Son araştırmalarda alkol kullanımının beyinde hafıza kaybına yol açtığına dair bulgular çoğalıyor. Bununla birlikte alkolün tarihte ilaç elde etmede kullanıldığına dair arkeolojik buluşlar da az değil

Son araştırmalarda alkol kullanımının beyinde hafıza kaybına yol açtığına dair bulgular çoğalıyor. Bununla birlikte alkolün tarihte ilaç elde etmede kullanıldığına dair arkeolojik buluşlar da az değil.
Alkolün ne zaman keşfedildiği pek bilinmese de binlerce yıl öncesinde kullanıldığı tahmin ediliyor. Geç taş devrine ait sürahilerin bira içmede kullanıldığı biliniyor. Bir yerde fermente gıdaların bundan on bin yıl önce kullanıldığı kesin görünüyor.
Şarapla ilgili somut eser, M.Ö. 4.000 civarına ait Mısır resim yazıtlarında bulunuyor. Yine aynı dönemlere ait Yunanistan’daki bazı kalıntılarda şarap örneklerine rastlanıyor. İlk kullanıldığı dönemlerde alkolün tıbbi içecek veya ilaç olarak kullanıldığına dair tespitler daha fazla görünüyor.
İlk alkollü içeceklerin keşfedildiği andan itibaren insan ilaç olarak kullanmıştır. Alkol beden ve zihin üzerindeki stres giderici, rahatlatıcı özelliğinin yanı sıra, antiseptik özellikleriyle de sağlıkta önemli rol oynamıştır. Dünyanın dört bir tarafında sağlığa içelim tabirinin kullanılması ilginçtir. Ancak yüksek dozlarda uyuşturucu özelliğe sahip olduğu da çok erken dönemlerde keşfedilmiştir.
Alkolün ilaç olarak kullanımının en eski kalıntılarından biri Mısır'ın ilk firavunlarından biri olan Birinci Scorpion’un mezarında bulunmuştur. Mezarda bulunan bir kavanozun içinde 5000 yıl öncesine ait şarap ve içinde şifalı bitki özütleri gözlenmiştir.
Şarap da antik Roma tıbbının sık kullanılan bir bileşenidir. Günümüzde iyi bilindiği gibi, alkol, şifalı bitkilerden aktif elementleri çıkarmak için iyi bir araçtır. Şarap, Romalılar tarafından bilinen tek alkol şekliydi, çünkü damıtma orta çağlara kadar keşfedilmemiştir.
Alkol bazlı bitkisel ilaçların en ünlü uygulayıcılarından biri, bağırsak solucanları için reçete geliştiren Hipokrat’tır. M.Ö. 400'de Hipokrat şarabı kullanarak çok sayıda bitkisel reçete geliştirmiştir.
M.S. 1095'ten itibaren Haçlı seferleri ile Hıristiyanlığın yayılması, damıtma sanatıyla ilgili bilgilerin orta doğudan Avrupa’ya taşınmasını sağlamıştır. Kısa süre sonra ticari eczacılar damıtma ve bitki ekstraksiyonu çalışmalarını geliştirmişlerdir.
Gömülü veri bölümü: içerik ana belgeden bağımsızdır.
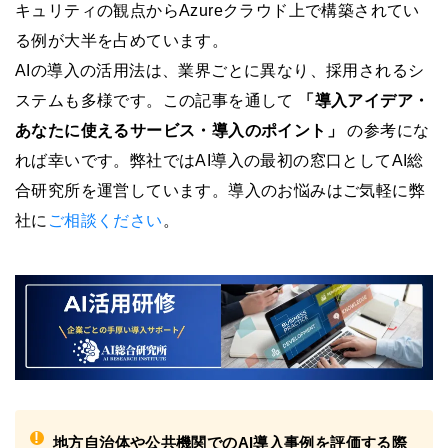
キュリティの観点からAzureクラウド上で構築されてい
る例が大半を占めています。
AIの導入の活用法は、業界ごとに異なり、採用されるシ
ステムも多様です。この記事を通して
「導入アイデア・
あなたに使えるサービス・導入のポイント」
の参考にな
れば幸いです。弊社ではAI導入の最初の窓口としてAI総
合研究所を運営しています。導入のお悩みはご気軽に弊
社に
ご相談ください
。
!
地方自治体や公共機関でのAI導入事例を評価する際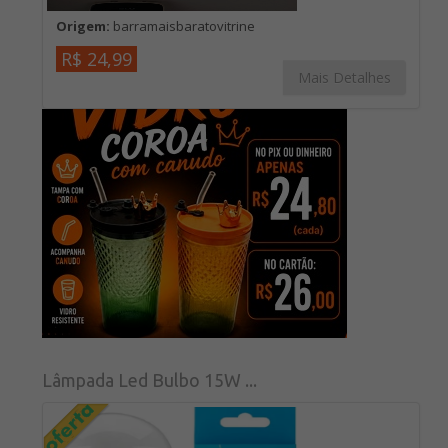
Origem:
barramaisbaratovitrine
R$ 24,99
Mais Detalhes
Lâmpada Led Bulbo 15W ...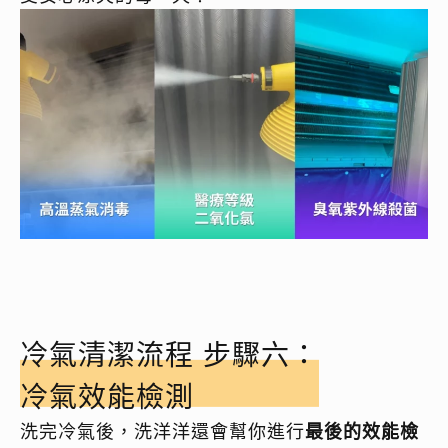
冷氣清潔流程 步驟六：
冷氣效能檢測
洗完冷氣後，洗洋洋還會幫你進行
最後的效能檢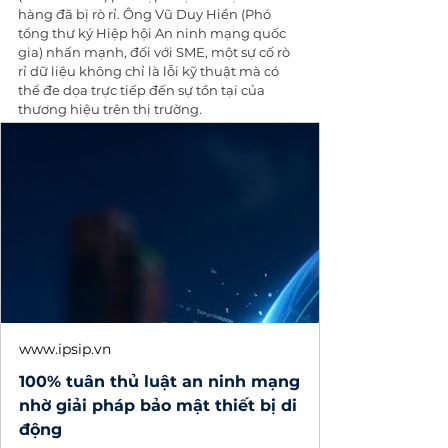
hàng đã bị rò rỉ. Ông Vũ Duy Hiền (Phó 
tổng thư ký Hiệp hội An ninh mạng quốc 
gia) nhấn mạnh, đối với SME, một sự cố rò 
rỉ dữ liệu không chỉ là lỗi kỹ thuật mà có 
thể đe dọa trực tiếp đến sự tồn tại của 
thương hiệu trên thị trường.
www.ipsip.vn
100% tuân thủ luật an ninh mạng
nhờ giải pháp bảo mật thiết bị di
động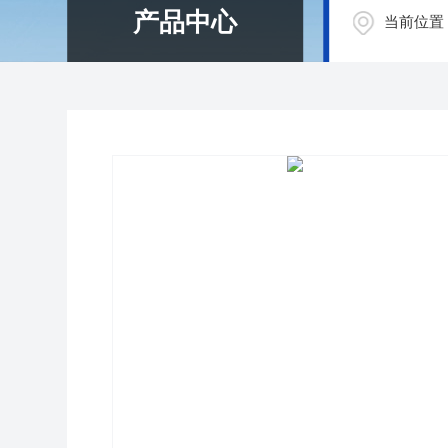
产品中心
当前位置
13. Yüzyıl İngiliz filozofu, simya ve tıp yazarı Bacon, şarabın, alkolün mideyi koruyacağını, vücut ısısını artıracağını, sindirime yardımcı olacağını, yiyeceklerin kana geçmesini hızlandıracağını yazmıştır. Yine kitabında aşırı tüketimin tehlikeli olacağını, beyne zarar vereceğini belirtmiştir. Alkollü içki türü cin 16 yüzyılda tedavi amaçlı kullanılmıştır.
18. yüzyıla gelindiğinde, sarhoşluk, suç, alkolizm ve yoksulluk dahil olmak üzere alkolün zararlı etkileri hakkında endişeler artmıştır. Yasaklanması veya kullanımının kısıtlanması için çalışmalar yapılmıştır.
Günümüzde alkol hala bitki ekstrelerinin ortaya çıkarılmasında kullanılıyor. Ancak farklı yollar da bulunuyor. Uzun yıllar ilaç reçetelerinin hazırlanmasında önemli rol oynayan alkol, artık keyif verici maddeler içinde sayılıyor. Aşırı ve sürekli kullanmanın beyinde iletişim ve muhakemede önemli rol oynayan beyaz ve gri madde miktarında azalmalara neden olduğu bilimsel olarak kabul ediliyor.